The Deadly Connection

Publisher:  Regina Group for a Non-Nuclear Society, Regina, Canada
Year Published:  1980  
Pages:  6pp  
Resource Type:  Article
Cx Number:  CX2133

Abstract:  The Deadly Connection makes the historical links between the development of nuclear power and that of nuclear weaponry. It claims that 'peaceful' uses of the atom were developed to justify military ends.

The development of nuclear weapons and their deployment systems became the foundation of U.S. defense policy a few years after the bombing of Nagasaki and Hiroshima in 1945. This occurred shortly before Russia had begun developing atomic and hydrogen bombs. The United States' defence strategy was accelerated as Russia became a threat to American world dominance.

The pamphlet states that there was no 'peaceful' nuclear industry in the U.S. until after 1953. The 'peaceful' use of the atom was first instituted "to wipe the horrible consequences of its military use from the conscience of mankind".

The United States government has used every means of subsidy to support the proliferation of nuclear power plant operations. The largest corporations controlling nuclear power operations are also the major producers of nuclear weapons parts. "The key connection between power and weapons: a 1000 megawatt nuclear power reactor produces enough plutonium for 20 nuclear weapons (per year)."

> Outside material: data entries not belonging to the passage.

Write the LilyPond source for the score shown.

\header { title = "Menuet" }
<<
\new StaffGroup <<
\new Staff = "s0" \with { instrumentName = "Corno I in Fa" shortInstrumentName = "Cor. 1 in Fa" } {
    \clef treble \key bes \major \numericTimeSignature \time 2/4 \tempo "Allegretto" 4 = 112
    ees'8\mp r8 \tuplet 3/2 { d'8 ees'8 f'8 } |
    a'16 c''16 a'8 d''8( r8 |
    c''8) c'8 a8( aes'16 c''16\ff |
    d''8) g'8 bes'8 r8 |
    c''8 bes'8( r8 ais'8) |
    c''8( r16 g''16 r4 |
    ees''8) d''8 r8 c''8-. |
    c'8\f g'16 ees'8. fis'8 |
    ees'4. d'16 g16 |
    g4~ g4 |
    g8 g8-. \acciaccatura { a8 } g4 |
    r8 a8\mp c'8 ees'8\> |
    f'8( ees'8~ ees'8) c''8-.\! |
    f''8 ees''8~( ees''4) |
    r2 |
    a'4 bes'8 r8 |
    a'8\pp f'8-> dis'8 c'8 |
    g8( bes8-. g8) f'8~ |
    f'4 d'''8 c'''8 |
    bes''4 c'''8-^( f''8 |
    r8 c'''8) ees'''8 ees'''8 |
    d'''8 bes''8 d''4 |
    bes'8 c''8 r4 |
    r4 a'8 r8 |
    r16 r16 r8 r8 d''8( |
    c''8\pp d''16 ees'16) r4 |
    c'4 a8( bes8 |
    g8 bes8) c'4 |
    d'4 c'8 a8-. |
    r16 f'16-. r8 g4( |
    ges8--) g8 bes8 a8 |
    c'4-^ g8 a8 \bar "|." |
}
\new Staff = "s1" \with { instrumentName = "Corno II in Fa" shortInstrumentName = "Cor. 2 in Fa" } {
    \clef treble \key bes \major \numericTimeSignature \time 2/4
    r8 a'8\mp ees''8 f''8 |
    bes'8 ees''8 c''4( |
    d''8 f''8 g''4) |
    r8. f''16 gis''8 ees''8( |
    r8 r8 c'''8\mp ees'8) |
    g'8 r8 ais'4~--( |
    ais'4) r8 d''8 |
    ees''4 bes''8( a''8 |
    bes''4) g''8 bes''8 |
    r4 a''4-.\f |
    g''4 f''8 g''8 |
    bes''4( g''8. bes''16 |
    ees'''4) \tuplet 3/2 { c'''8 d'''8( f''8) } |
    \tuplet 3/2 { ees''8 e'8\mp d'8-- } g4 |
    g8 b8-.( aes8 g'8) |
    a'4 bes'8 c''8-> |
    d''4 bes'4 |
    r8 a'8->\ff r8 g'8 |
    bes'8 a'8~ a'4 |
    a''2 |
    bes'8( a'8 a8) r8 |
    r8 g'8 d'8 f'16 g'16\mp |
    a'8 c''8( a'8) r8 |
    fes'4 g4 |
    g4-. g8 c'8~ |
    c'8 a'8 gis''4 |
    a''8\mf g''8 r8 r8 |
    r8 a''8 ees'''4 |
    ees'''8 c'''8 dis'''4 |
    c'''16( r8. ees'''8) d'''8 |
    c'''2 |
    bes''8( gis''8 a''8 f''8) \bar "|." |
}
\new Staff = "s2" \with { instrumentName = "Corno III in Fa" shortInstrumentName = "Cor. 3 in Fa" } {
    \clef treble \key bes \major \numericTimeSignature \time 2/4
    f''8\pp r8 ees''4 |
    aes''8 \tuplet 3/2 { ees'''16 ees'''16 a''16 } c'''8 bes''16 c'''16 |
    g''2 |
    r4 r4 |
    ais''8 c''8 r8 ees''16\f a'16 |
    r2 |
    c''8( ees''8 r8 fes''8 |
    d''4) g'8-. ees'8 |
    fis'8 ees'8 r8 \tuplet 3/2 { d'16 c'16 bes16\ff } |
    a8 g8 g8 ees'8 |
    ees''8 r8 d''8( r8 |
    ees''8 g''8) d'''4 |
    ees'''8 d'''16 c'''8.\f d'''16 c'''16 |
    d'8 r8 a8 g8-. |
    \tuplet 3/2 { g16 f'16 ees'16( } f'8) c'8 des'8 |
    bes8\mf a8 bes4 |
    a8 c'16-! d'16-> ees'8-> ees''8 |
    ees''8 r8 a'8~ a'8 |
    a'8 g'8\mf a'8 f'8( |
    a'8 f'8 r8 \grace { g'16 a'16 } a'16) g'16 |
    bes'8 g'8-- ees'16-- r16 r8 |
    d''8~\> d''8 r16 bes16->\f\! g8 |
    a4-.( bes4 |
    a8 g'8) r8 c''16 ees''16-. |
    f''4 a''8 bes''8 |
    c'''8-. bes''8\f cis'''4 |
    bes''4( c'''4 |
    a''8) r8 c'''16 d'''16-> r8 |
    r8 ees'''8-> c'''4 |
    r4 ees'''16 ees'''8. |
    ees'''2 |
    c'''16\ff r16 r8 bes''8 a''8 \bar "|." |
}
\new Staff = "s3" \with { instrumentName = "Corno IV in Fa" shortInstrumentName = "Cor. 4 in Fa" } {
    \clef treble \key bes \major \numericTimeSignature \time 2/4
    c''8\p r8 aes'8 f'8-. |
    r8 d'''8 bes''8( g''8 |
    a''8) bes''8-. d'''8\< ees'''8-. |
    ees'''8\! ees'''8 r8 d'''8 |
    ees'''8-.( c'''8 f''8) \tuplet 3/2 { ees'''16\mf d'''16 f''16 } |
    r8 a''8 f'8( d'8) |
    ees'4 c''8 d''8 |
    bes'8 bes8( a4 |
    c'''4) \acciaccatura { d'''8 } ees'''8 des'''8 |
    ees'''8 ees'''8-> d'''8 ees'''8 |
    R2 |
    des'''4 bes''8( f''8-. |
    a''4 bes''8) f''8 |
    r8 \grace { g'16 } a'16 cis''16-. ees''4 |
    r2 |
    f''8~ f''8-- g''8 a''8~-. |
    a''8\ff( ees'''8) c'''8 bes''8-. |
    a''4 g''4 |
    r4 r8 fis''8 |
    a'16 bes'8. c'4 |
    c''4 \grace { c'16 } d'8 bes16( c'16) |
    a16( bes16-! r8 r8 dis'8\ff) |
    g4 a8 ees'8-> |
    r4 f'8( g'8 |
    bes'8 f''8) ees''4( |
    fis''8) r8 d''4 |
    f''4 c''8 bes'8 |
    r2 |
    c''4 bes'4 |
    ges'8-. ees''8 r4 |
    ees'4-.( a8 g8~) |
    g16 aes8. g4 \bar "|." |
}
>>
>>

The Deadly Collection claims that it is through civilian technology that most countries have attained nuclear bomb capability, for example, India. The pamphlet outlines three ways in which this has occurred. First, the proliferation of nuclear power plants has produced easy access to large amounts of plutonium. Second, the technology to build reprocessing plants simply and quick (four to six months), provides the capability to produce enough plutonium for the production of one nuclear bomb per week. The CANDU reactor is ideally suited for this function. Third, insufficient material control systems result in the unaccounted-for loss of plutonium and enriched uranium; as an example of this, the pamphlet states that the United States cannot account for 3600 kilograms of weapons-grade material. This amount, worth $20000 per kilogram on the black market, is enough to produce 300 bombs.